Looking back from the perspective of the 21st century it may seem a bit crazy. But perhaps a century from now people will look back in wonder at how quick we were to turn from science to rumors and wives tales in an effort to battle a pandemic.
During the Spanish Flu pandemic of 1918 a rumor about onions swept the country. And soon people were buying them in bushel baskets, slicing them, and then placing throughout the house as it was believed that the onions could “absorb” the virus and thus keep the family safe. The idea was even marketed as a display of patriotism.
Of course in the second decade of the 20th century misinformation, old wives tales, rumors and such didn’t spread quite as quickly. And it wasn’t as easy to give misinformation the façade of credibility. The social media network of the day consisted of hand crank telephones, the telegraph, the rural postman that traveled by horse, and newspapers.

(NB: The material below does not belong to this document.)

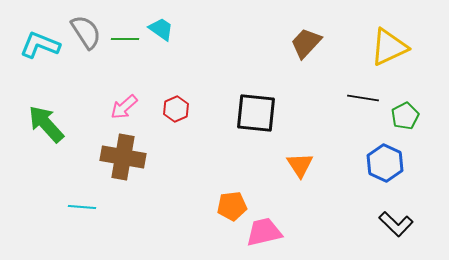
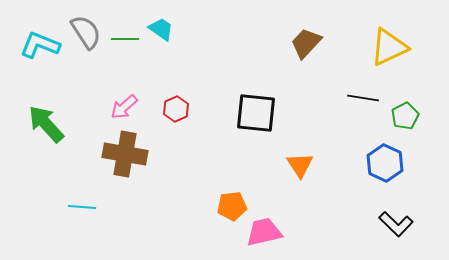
brown cross: moved 2 px right, 3 px up
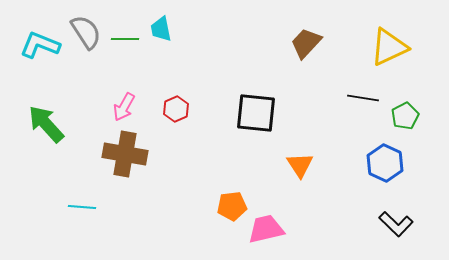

But before passing judgment we must understand that people were desperate. The horrors and brutality of World War I had claimed an estimated 16 million lives. But the influenza epidemic that began sweeping the world in 1918 left an estimated 50 million people. Countless others suffered debilitating health issues for the remainder of their life.
For some the tsunami of death was viewed as the the beginning of the end times. For those who survived relatively unscathed by the war and devastation of the viral plague, it was the end of the beginning, the dawn of a new era.
When the pandemic commenced medical science was firmly rooted in he research of the mid to late 19th century. And this was in spite of the fact that smallpox inoculations had become standard practice since the late 18th century.
The pandemic of 1918 ignited an unprecedented international outpouring of finances for medical research. In 1931, at Vanderbilt University, medical researchers discovered a process to grow the influenza virus in fertile chicken eggs. This was a major milestone as it meant that viruses for study no longer had to be harvested from infected people or animals.
The next stage in understanding the complexities of viral infection came when scientists identified two types of flu viruses, naming them A, capable of infecting both human and animals, and B that infected humans only. But most medical scientists were seeing this discovery as only a small step toward development of vaccines.
With the ability to identify viral characteristics researchers began working on vaccines in earnest. An initial setback in vaccine development was the discovery that immunity against one type of virus does not give immunity against the other or against mutated varieties. As a result the first successful influenza vaccine contained a mixture of dead virus, a precedent still followed today. In time this would allow for the faster development of more effective vaccines.
With concerns about another war in Europe growing by the day, in 1937 British researchers began inoculating soldiers with newly developed vaccines. And in the United States, a team of researchers led by Jonas Salk initiated mass vaccination of military personnel in 1944. Vaccination for civilians followed in 1945.
All of these discoveries and all of this research served as the foundation for the development of medical protocols and vaccines that in coming decades would almost eradicate the scourge of polio, measles and other infections that had plagued man since time immemorial.
Our understanding of genes, their chemical codes, and and how to correct them is also rooted in the post pandemic medical research.
The pandemic of 1918 was the end of medicines beginning chapter. But it remains a long journey to the possible beginning of the final chapter.